As the losses piled up, tension inside the firm grew, with Mr. Soros second guessing the traders who had made him billions of dollars in the past decade. Soros executives say they overheard heated arguments, as Mr. Soros pressed Mr. Druckenmiller to bail out of some swooning Internet stocks before they sank even further, while Mr. Druckenmiller insisted that the funds hold on.
During the worst of this period, it happened that the Soros offices were consumed by a powerful burning smell as electrical work on the floor above kept starting small fires and setting off deafening alarms. The smoke and racket and the dizzy headaches they caused seemed “like a divine message,” recalls one Soros executive of the bizarre office scene. “We almost wished it would burn down.”

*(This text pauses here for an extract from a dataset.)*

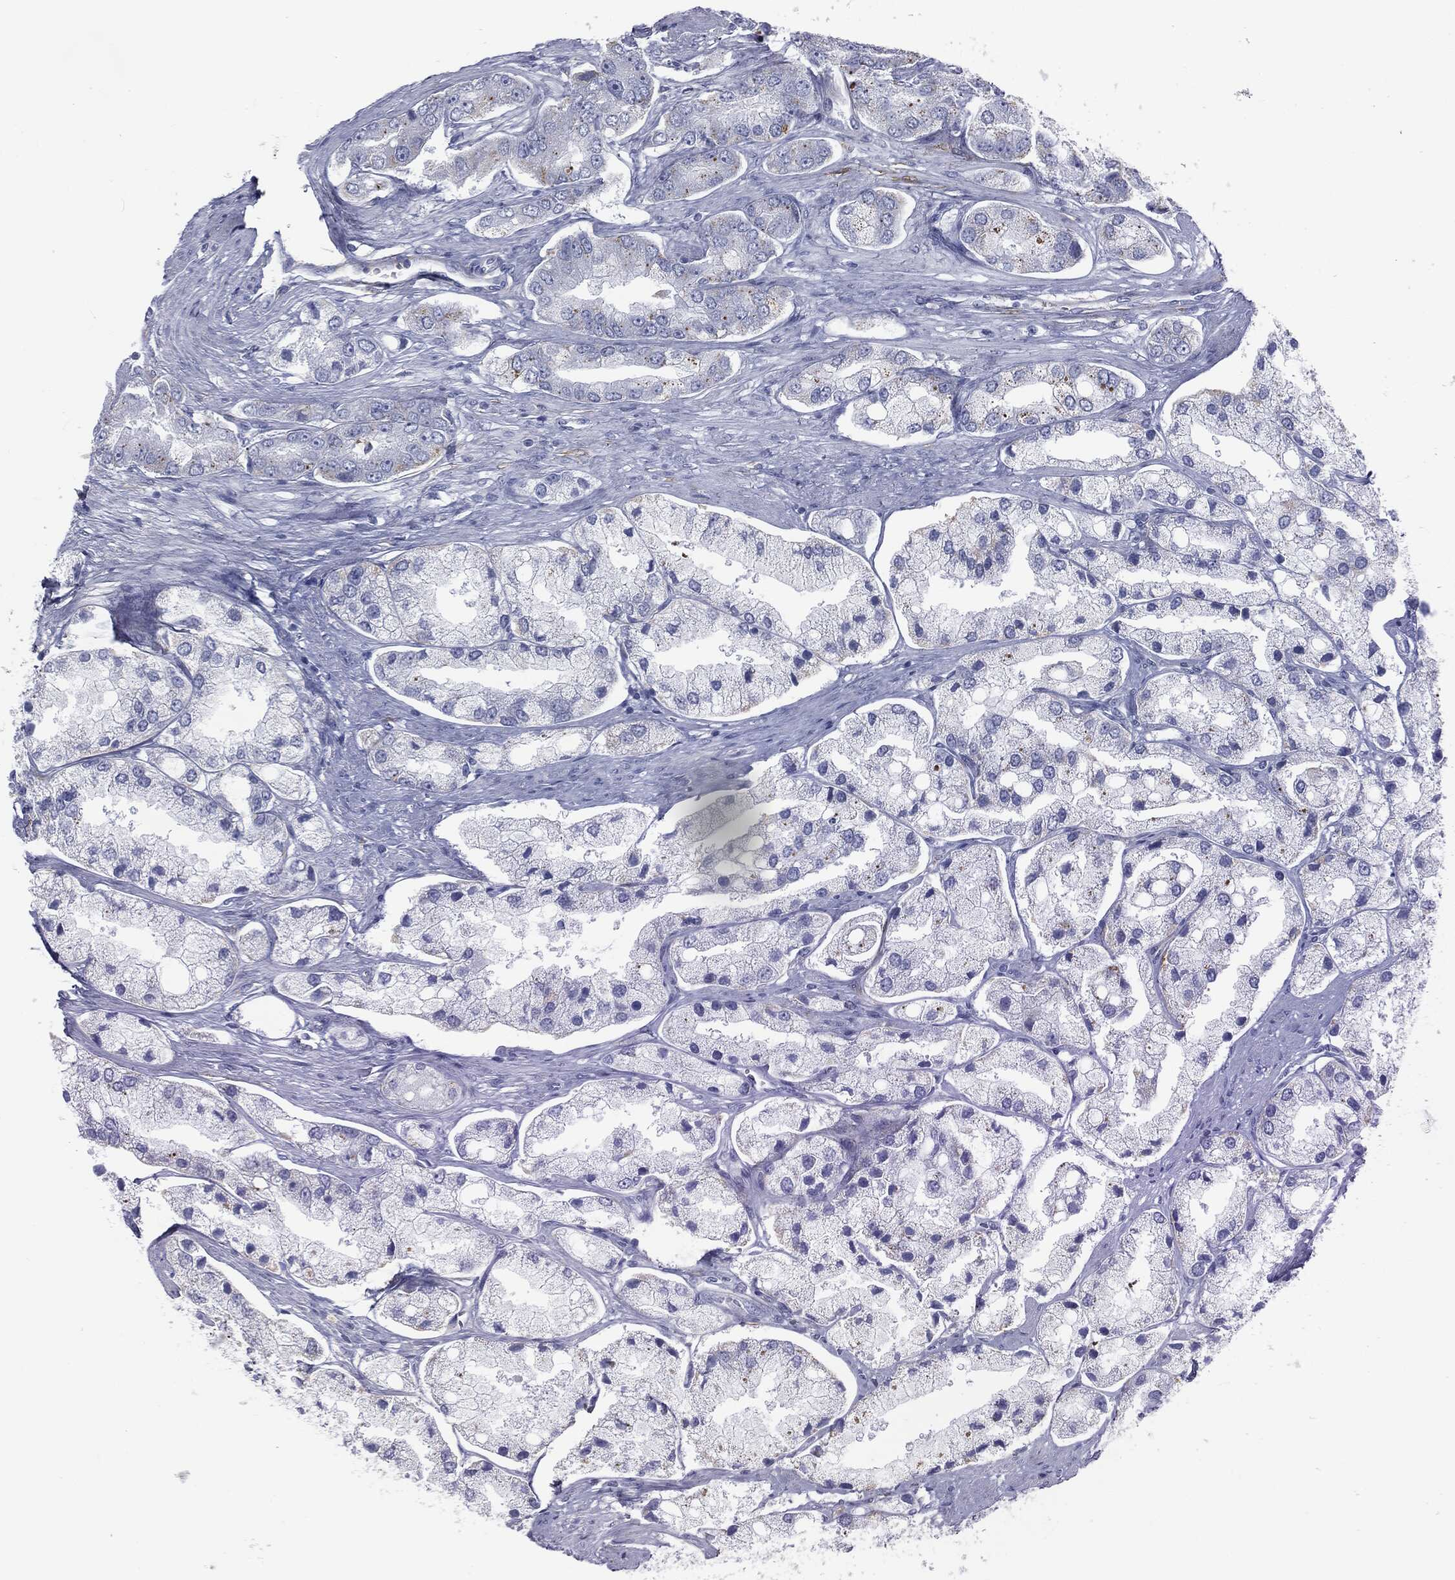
{"staining": {"intensity": "negative", "quantity": "none", "location": "none"}, "tissue": "prostate cancer", "cell_type": "Tumor cells", "image_type": "cancer", "snomed": [{"axis": "morphology", "description": "Adenocarcinoma, Low grade"}, {"axis": "topography", "description": "Prostate"}], "caption": "Immunohistochemical staining of prostate cancer (adenocarcinoma (low-grade)) demonstrates no significant positivity in tumor cells.", "gene": "CAV3", "patient": {"sex": "male", "age": 69}}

By the end of April, the Quantum Fund was down 22% since the start of the year, and the smaller Quota Fund was down 32%. Mr. Soros had stated in a 1995 autobiography that he was “up there” with the world’s greatest money managers, but added, “How long I will stay there is another question.” Now came an answer. Both Mr. Druckenmiller and Quota Fund chief Nicholas Roditi resigned. Mr. Soros unveiled a new, lower-risk investing style — completely out of character for him — and conceded that even he found it hard to navigate today’s murky markets.
“Maybe I don’t understand the market,” a reflective Mr. Soros said at the April 28 news conference. “Maybe the music has stopped, but people are still dancing.”
An ironic quote, given the Chuck Prince echo seven years later.
The lesson that we draw from history — particularly the more recent history of the years 2000 and 2007 — is that sometimes Mr. Market acts irrationally in the face of deadly serious risks. When sentiment and status quo have built up enough self-reinforcing power, the “conundrum” of reckless behavior that follows is no conundrum at all.
To close with a favorite from Walter Bagehot, 19th century editor of The Economist:
“At particular times a great deal of stupid people have a great deal of stupid money… At intervals, from causes which are not to be the present purpose, the money of these people — the blind capital, as we call it, of the country — is particularly large and craving; it seeks for someone to devour it, and there is a ‘plethora’; it finds someone and there is ‘speculation’; it is devoured and there is ‘panic’.”